● **Data under study**:
- Opening Delimiter -
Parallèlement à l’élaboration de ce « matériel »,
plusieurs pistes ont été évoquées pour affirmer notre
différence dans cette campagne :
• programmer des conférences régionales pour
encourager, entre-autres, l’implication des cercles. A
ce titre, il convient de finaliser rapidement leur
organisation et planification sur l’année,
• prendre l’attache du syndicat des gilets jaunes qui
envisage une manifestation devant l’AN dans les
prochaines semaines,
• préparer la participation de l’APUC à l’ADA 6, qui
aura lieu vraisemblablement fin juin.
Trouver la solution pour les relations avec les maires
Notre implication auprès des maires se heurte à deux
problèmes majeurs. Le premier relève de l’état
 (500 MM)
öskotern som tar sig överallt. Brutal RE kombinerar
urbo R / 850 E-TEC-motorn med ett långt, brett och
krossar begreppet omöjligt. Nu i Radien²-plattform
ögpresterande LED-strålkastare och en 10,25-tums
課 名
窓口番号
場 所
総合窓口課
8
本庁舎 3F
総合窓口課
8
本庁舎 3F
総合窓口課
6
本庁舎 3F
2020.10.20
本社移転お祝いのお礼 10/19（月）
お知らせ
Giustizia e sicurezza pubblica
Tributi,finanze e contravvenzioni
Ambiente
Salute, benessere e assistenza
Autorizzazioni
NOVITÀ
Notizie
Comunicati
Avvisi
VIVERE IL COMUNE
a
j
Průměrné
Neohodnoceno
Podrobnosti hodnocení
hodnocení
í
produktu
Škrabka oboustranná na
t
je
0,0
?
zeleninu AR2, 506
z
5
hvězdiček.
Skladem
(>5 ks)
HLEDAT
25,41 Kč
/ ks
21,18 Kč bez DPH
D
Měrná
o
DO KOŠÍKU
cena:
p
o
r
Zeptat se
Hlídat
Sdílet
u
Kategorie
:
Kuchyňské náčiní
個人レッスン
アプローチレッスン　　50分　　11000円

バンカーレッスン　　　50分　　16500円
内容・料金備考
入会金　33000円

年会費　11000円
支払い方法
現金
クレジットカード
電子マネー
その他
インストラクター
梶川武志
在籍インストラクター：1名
- Closing Delimiter -
● **Work to be completed**: What is needed is an exact copy of the lines from the one containing "problèmes majeurs. Le" through the final line of the data, both included, and nothing more.

● **Task answer**:
problèmes majeurs. Le premier relève de l’état
 (500 MM)
öskotern som tar sig överallt. Brutal RE kombinerar
urbo R / 850 E-TEC-motorn med ett långt, brett och
krossar begreppet omöjligt. Nu i Radien²-plattform
ögpresterande LED-strålkastare och en 10,25-tums
課 名
窓口番号
場 所
総合窓口課
8
本庁舎 3F
総合窓口課
8
本庁舎 3F
総合窓口課
6
本庁舎 3F
2020.10.20
本社移転お祝いのお礼 10/19（月）
お知らせ
Giustizia e sicurezza pubblica
Tributi,finanze e contravvenzioni
Ambiente
Salute, benessere e assistenza
Autorizzazioni
NOVITÀ
Notizie
Comunicati
Avvisi
VIVERE IL COMUNE
a
j
Průměrné
Neohodnoceno
Podrobnosti hodnocení
hodnocení
í
produktu
Škrabka oboustranná na
t
je
0,0
?
zeleninu AR2, 506
z
5
hvězdiček.
Skladem
(>5 ks)
HLEDAT
25,41 Kč
/ ks
21,18 Kč bez DPH
D
Měrná
o
DO KOŠÍKU
cena:
p
o
r
Zeptat se
Hlídat
Sdílet
u
Kategorie
:
Kuchyňské náčiní
個人レッスン
アプローチレッスン　　50分　　11000円

バンカーレッスン　　　50分　　16500円
内容・料金備考
入会金　33000円

年会費　11000円
支払い方法
現金
クレジットカード
電子マネー
その他
インストラクター
梶川武志
在籍インストラクター：1名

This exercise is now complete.